* [Source passage]

From Taylor Dart: Gold (GLD) was the shining star by a mile in Q2 of the two most sought after precious metals, but silver (SLV) looks like it might finally be ready to join the party.
NYSE:GDX July 18, 2019 1:56pm
One of the stories gold bulls like to tell is the decline of the US Dollar as the world reserve currency. This story usually runs along the following lines: The US is overspending massively, thus the US is a debtor nation. Debtor nations don't last forever, thus the US is heading for collapse. When countries collapse, their currency becomes worthless. Since gold has never been worthless in the history of modern civilization, trade Dollars for gold now so you'll preserve value heading into that uncertain future.
That's it in a nutshell, isn't it? When the cow excrement hits the rotating blades you want to hold on to the value you've created in the past. And you want whatever the best form of money is. And because gold has always preserved its value well during such crises, you should choose gold. Simple. Gold will protect you against the collapse of your country.
The modern reality is more complex than that. In today's world, there is more than one country, and countries don't all collapse at once. When one country collapses there are other countries still standing, and that provides a framework of support that can be used to set your country up again. New deals can be signed, loans can be made with international money, banks can be restarted and linked into the world banking network - it's pretty amazing. We'll see with Venezuela how quickly this can happen, once the question of who's in charge there is settled.
Plus there's the inconvenient fact that gold is difficult to fractionalize. That means a hunk of gold is often worth more than you need for a purchase. Imagine wanting to buy a single shopping bag of food in a time when the local currency is worthless, and you are holding your bar of gold. How do you shave off "the right amount" for your purchase? Even a dime-sized gold coin is worth hundreds of dollars today, much more than your typical food purchase.

Dataset records:
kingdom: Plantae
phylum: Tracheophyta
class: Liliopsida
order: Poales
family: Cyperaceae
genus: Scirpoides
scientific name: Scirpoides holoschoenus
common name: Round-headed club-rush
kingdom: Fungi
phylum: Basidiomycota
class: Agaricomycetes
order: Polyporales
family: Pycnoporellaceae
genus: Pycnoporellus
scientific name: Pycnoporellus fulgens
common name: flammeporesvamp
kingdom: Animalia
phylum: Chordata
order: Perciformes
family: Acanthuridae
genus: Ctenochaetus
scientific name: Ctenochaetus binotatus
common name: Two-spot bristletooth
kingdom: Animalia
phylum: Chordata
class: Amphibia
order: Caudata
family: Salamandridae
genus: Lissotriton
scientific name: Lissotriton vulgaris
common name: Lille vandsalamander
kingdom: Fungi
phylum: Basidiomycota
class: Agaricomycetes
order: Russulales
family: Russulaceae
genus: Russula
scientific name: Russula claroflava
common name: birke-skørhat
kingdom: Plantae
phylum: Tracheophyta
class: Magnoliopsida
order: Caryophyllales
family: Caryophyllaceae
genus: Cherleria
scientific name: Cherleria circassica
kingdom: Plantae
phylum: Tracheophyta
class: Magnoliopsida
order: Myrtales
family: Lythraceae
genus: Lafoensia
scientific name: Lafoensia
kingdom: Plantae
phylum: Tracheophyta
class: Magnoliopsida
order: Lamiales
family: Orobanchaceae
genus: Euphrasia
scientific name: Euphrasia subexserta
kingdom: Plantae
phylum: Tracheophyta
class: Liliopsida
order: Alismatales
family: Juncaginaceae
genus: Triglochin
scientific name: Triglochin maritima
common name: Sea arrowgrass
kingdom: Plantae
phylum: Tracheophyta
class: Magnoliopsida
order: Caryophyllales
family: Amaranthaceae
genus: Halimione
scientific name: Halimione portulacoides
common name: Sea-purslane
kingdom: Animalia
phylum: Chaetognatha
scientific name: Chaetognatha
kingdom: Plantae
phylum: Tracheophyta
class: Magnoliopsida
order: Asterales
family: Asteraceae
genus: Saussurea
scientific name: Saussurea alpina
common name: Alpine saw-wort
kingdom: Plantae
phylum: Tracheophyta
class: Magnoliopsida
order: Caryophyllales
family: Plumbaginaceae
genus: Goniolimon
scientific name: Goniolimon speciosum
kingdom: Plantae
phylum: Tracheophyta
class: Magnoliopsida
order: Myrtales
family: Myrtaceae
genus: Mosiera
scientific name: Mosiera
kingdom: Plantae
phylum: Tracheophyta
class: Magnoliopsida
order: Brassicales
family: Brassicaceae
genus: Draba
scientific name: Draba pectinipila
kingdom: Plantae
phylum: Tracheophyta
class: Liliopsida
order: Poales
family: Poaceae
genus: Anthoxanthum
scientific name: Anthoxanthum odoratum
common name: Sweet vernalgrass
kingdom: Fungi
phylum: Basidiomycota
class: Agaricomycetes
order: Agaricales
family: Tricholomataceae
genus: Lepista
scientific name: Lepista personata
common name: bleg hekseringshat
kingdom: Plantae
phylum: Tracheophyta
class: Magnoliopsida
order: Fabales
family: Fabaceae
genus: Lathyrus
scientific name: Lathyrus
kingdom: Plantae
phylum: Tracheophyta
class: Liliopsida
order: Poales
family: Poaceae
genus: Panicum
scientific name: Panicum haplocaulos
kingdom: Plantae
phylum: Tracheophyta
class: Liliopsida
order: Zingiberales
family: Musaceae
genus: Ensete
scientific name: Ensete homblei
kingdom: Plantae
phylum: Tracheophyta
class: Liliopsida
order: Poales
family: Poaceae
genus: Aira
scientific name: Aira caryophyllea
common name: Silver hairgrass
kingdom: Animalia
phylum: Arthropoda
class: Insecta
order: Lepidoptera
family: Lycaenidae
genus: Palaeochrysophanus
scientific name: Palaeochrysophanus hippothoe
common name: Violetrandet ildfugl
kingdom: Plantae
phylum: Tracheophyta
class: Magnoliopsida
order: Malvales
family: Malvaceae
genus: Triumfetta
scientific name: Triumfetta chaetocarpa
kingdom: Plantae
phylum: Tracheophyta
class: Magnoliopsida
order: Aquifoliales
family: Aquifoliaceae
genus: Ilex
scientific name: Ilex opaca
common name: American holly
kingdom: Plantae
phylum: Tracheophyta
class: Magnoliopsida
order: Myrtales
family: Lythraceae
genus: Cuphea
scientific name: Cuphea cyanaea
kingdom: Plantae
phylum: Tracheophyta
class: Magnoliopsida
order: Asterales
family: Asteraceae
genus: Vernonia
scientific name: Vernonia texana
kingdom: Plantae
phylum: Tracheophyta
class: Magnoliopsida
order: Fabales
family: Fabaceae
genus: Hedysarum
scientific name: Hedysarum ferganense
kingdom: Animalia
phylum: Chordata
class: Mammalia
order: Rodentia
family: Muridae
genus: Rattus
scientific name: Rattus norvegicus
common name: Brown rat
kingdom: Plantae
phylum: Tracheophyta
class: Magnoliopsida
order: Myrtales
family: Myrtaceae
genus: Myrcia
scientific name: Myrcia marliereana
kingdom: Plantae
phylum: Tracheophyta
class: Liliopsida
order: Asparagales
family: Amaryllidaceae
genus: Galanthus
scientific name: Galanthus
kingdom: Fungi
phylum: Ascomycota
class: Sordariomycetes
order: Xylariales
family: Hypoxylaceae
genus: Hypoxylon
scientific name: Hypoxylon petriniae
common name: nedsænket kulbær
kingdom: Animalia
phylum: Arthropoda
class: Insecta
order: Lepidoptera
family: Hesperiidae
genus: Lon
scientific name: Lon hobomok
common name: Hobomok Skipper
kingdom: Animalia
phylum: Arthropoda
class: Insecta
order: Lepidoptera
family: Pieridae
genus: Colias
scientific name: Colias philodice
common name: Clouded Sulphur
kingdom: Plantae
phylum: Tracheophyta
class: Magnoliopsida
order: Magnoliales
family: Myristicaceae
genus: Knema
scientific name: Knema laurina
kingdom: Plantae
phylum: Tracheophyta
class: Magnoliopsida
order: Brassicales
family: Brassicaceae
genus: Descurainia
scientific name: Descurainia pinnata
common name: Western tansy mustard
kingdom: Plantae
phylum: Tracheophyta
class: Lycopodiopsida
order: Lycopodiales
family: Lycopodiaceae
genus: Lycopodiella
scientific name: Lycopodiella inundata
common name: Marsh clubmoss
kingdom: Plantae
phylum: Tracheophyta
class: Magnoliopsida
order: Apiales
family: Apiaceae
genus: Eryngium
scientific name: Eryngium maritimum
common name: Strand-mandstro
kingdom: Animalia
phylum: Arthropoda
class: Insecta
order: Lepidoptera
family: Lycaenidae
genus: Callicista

* [Problem to solve] Can you carry on the gold-as-protection passage from the point where it stops?

* [The output]
So the reality is that gold is indeed a great store of value, but there are still issues with using it directly as currency. What we really need is currency we can both fractionalize and trust - thus the idea of gold-backed currency. Or, as it's better known, a gold standard.
Your Gold Enthusiast is not saying this is the best answer, however. It is possible to be a gold bug AND realize there is a better solution than going to 100% gold-backed currency. What we are looking for is currency whose value we can trust, and it doesn't have to be 100% gold backed. All that's needed is a good percentage of gold backing. Whether that's 25% or 50% or even 10% we don't know, we'll leave that to others to debate while we spin some numbers and do some pondering.
What we do know is that the US is heading deeper down the rabbit hole of debt. That's not good. And especially it's not good that two of the other superpowers in the world - China and Russia - are digging themselves slowly out of their own debt rabbit holes, AND accumulating gold. They are putting their currencies in positions of superior economic strength compared to the US Dollar.
And the rest of the world is watching.
Both countries are also forming trading alliances with other countries that are not based in US Dollars. China has both their own gold- and petro-dollar based trading contracts. Russia has been trading natural gas with other countries for years as well. And let's not forget the EU, which has the purpose of making trade between member countries possible without relying on external currencies or markets.
This is all leading to a new multi-polar world, where there are several large superpowers (if you will). Just 10 years ago the US could say it was the world's biggest superpower. Now China is a viable contender for the crown, and while Russia is much smaller than the US or China it has positioned itself as a rising economic superpower.
While the EU is currently caught up in the Brexit battle with England it is also not out of the discussion - just distracted at the moment.
Your Gold Enthusiast is watching all this happen and is fascinated by the idea of a multi-polar world. It is a step closer in evolution to everyone getting along, so that is good. There are still borders and differences, but wars are increasing being fought with sanctions and tariffs rather than shooting, and that's a step in the right direction.
Right now the US Dollar is still the #1 currency in world transactions. It's dominance is shrinking however, and we may yet see the day when gold prices shoot up in US Dollar terms as it already has in many other world currencies.
Another writer wrote this very good article about this possible multi-polar world, looking at whether it could be backed by gold. You'll have to read it to discover his answers, and his discussion is well worth understanding. Because of all the variables I don't think anyone can make exact predictions; what we're after is the direction things are likely to go, and where the decision points are that tell us if we're right or not.
Why does all this matter? Because as time passes the future has a way of becoming the present - and then we're living in it.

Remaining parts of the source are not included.